Code of conduct

This Code of Conduct covers our behavior as members of the FINkers United Community, in any forum, mailing list, wiki, website, bug, event, public meeting or private correspondence. The FINkers United Community Steering Committee will arbitrate any dispute over the conduct of a member of the community.
Be considerate.

Our work is used by other people, and we in turn depend on the work of others. Any decision we take affects others, so we take these consequences into account when making decisions. Even if it’s not obvious, contributions to FINkers United impact the work of others. For example, changes to code, infrastructure, policy, documentation, and translations during a release may negatively impact others’ work. Be considerate to others.

Be respectful.

The FINkers United community and its members treat one another with respect. Everyone can make a valuable contribution. We may not always agree, but disagreement is no excuse for poor behavior. We cannot allow frustration to turn into more than that. Remember that a community where people feel uncomfortable or threatened is not a productive one.
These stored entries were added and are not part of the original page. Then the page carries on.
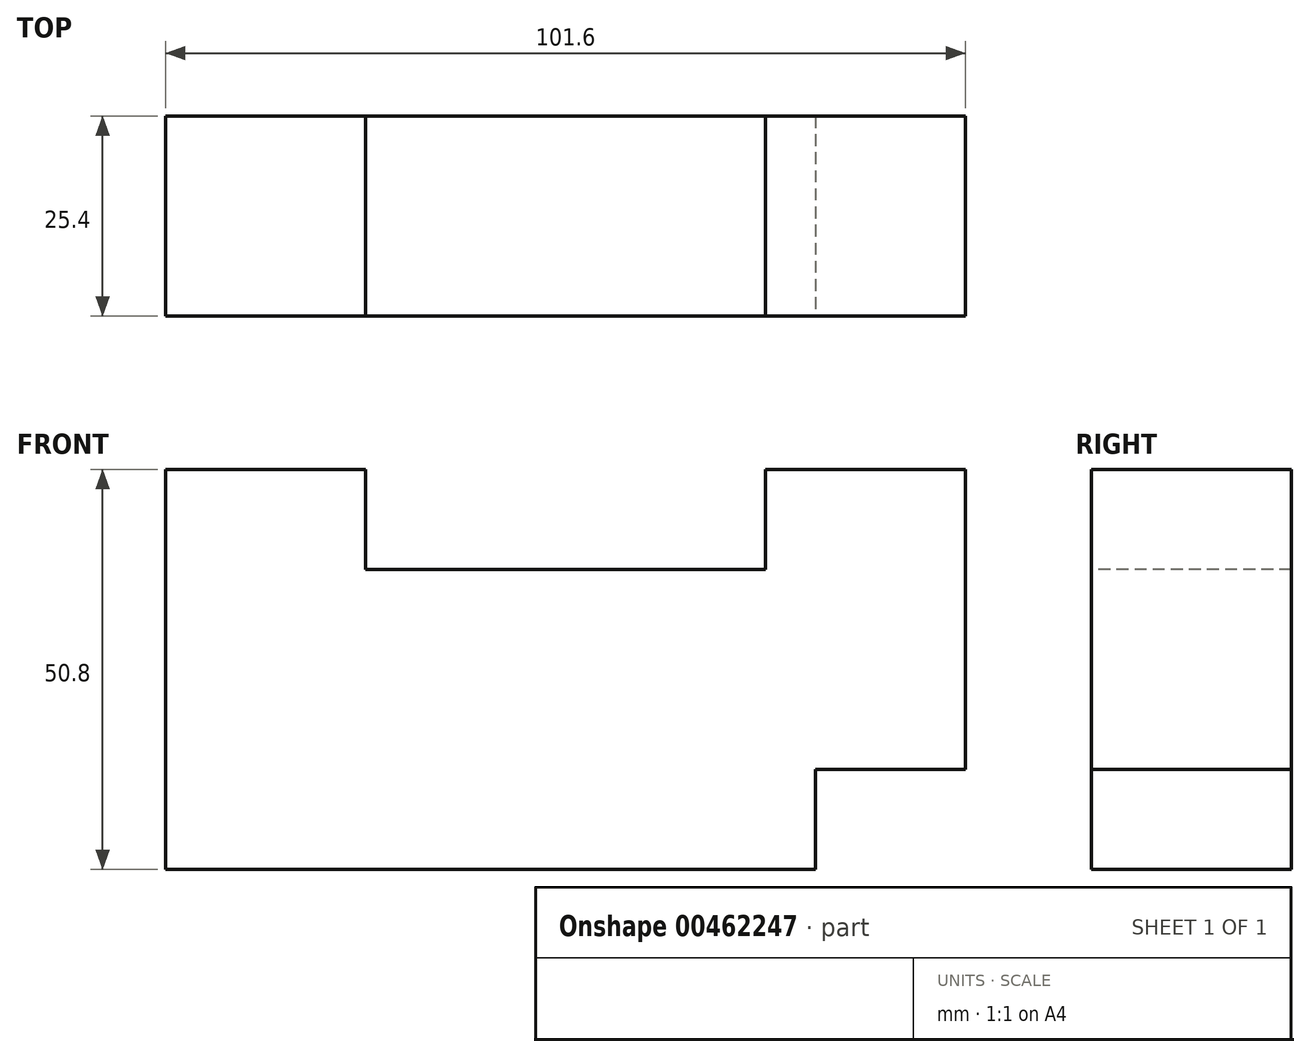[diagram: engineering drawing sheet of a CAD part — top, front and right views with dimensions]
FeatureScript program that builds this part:
annotation { "Feature Type Name" : "Feature", "Feature Type Description" : "" }
export const myFeature = defineFeature(function(context is Context, id is Id, definition is map)
    precondition{}
    {
        {
            var Q0;
            Q0=qCreatedBy(makeId("Front.planeOp"),FACE);
            var sketch = newSketch(context, id + "F0", { "sketchPlane" : qUnion([Q0])});
            skLineSegment(sketch, "E0.bottom", {"start": v(-50.8, 25.4) * mm, "end": v(50.8, 25.4) * mm});
            skLineSegment(sketch, "E0.top", {"start": v(-50.8, -25.4) * mm, "end": v(50.8, -25.4) * mm});
            skLineSegment(sketch, "E0.left", {"start": v(-50.8, 25.4) * mm, "end": v(-50.8, -25.4) * mm});
            skLineSegment(sketch, "E0.right", {"start": v(50.8, 25.4) * mm, "end": v(50.8, -25.4) * mm});
            skPoint(sketch, "E0.middle", {"position": v(0, 0) * mm});
            skSolve(sketch);
        }
        {
            var Q0;
            Q0=makeQuery(id+"F0.imprint","IMPRINT",FACE,{"disambiguationData":[TD([[makeQuery(id+"F0.imprint","IMPRINT",EDGE,{"derivedFrom":sQuery(id+"F0.wireOp",EDGE,"E0.bottom")}),-1.0]])]});
            extrude(context, id + "F1", {"entities" : qUnion([Q0]), "endBound" : BoundingType.SYMMETRIC, "depth" : 25.4 * mm});
        }
        {
            var Q0;
            Q0=makeQuery(id+"F1.opExtrude","CAP_FACE",FACE,{"disambiguationData":[OSD([sQuery(id+"F0.wireOp",EDGE,"E0.bottom"),sQuery(id+"F0.wireOp",EDGE,"E0.top"),sQuery(id+"F0.wireOp",EDGE,"E0.left"),sQuery(id+"F0.wireOp",EDGE,"E0.right")])],"isStart":false});
            var sketch = newSketch(context, id + "F2", { "sketchPlane" : qUnion([Q0])});
            skLineSegment(sketch, "E1.bottom", {"start": v(50.8, -25.4) * mm, "end": v(31.75, -25.4) * mm});
            skLineSegment(sketch, "E1.top", {"start": v(50.8, -12.7) * mm, "end": v(31.75, -12.7) * mm});
            skLineSegment(sketch, "E1.left", {"start": v(50.8, -25.4) * mm, "end": v(50.8, -12.7) * mm});
            skLineSegment(sketch, "E1.right", {"start": v(31.75, -25.4) * mm, "end": v(31.75, -12.7) * mm});
            skSolve(sketch);
        }
        {
            var Q0;
            Q0=makeQuery(id+"F2.imprint","IMPRINT",FACE,{"disambiguationData":[TD([[makeQuery(id+"F2.imprint","IMPRINT",EDGE,{"derivedFrom":sQuery(id+"F2.wireOp",EDGE,"E1.bottom")}),1.0]])]});
            extrude(context, id + "F3", {"entities" : qUnion([Q0]), "operationType" : NewBodyOperationType.REMOVE, "endBound" : BoundingType.THROUGH_ALL, "oppositeDirection" : true, "depth" : 25.4 * mm});
        }
        {
            var Q0;
            Q0=makeQuery(id+"F1.opExtrude","CAP_FACE",FACE,{"disambiguationData":[OSD([sQuery(id+"F0.wireOp",EDGE,"E0.bottom"),sQuery(id+"F0.wireOp",EDGE,"E0.top"),sQuery(id+"F0.wireOp",EDGE,"E0.left"),sQuery(id+"F0.wireOp",EDGE,"E0.right")])],"isStart":false});
            var sketch = newSketch(context, id + "F4", { "sketchPlane" : qUnion([Q0])});
            skLineSegment(sketch, "E2.bottom", {"start": v(-25.4, 25.4) * mm, "end": v(25.4, 25.4) * mm});
            skLineSegment(sketch, "E2.top", {"start": v(-25.4, 12.7) * mm, "end": v(25.4, 12.7) * mm});
            skLineSegment(sketch, "E2.left", {"start": v(-25.4, 25.4) * mm, "end": v(-25.4, 12.7) * mm});
            skLineSegment(sketch, "E2.right", {"start": v(25.4, 25.4) * mm, "end": v(25.4, 12.7) * mm});
            skPoint(sketch, "E2.middle", {"position": v(0, 19.05) * mm});
            skSolve(sketch);
        }
        {
            var Q0;
            Q0=makeQuery(id+"F4.imprint","IMPRINT",FACE,{"disambiguationData":[TD([[makeQuery(id+"F4.imprint","IMPRINT",EDGE,{"derivedFrom":sQuery(id+"F4.wireOp",EDGE,"E2.bottom")}),-1.0]])]});
            extrude(context, id + "F5", {"entities" : qUnion([Q0]), "operationType" : NewBodyOperationType.REMOVE, "endBound" : BoundingType.THROUGH_ALL, "oppositeDirection" : true, "depth" : 25.4 * mm});
        }
    });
Be respectful when dealing with other contributors as well as with people outside the community.

Be collaborative.

Collaboration is central to FINkers United and to the larger free software community. Collaboration reduces redundancy, and improves the quality of work. Internally and externally, we are always open to collaboration. Wherever possible, we work closely with upstream projects and others in the free software community to coordinate technical, advocacy, documentation, and other work. Any work is done transparently and should involve as many interested parties as early as possible. Be collaborative.

Cross-check with others when you disagree.

Disagreements, both social and technical, happen all the time. It is important we solve disagreements and differing views constructively and with the help of the community. We have the Steering Committee, project maintainers and a series of other governance bodies which help to decide the right course of action. When goals differ, we encourage people to fork the relevant code, so that the community can test new ideas and contribute to the discussion. Cross-check with others when you disagree.

Ask for help if unsure.

Nobody knows everything, and nobody is expected to be perfect. Asking questions avoids many problems down the road, and so questions are encouraged. Use the forum to find the desired responses. Ask for help if unsure.

Step down considerately.

Members can come and leave at any point in time. When somebody leaves or disengages, in whole or in part, we ask that they do so in a way that minimizes disruption to the project. Tell people you are leaving and take the proper steps to ensure that others pick up where you left off. Step down considerately.

Mailing lists and web forums.

Mailing lists and the forum are essential for the community. So:

1. Please use a valid email address where you can be reached.
2. Please avoid flamewars, trolling, personal attacks, and repetitive arguments. On technical matters, the project maintainers can make a final decision. On matters of community conduct, the Steering Committee can make a final decision.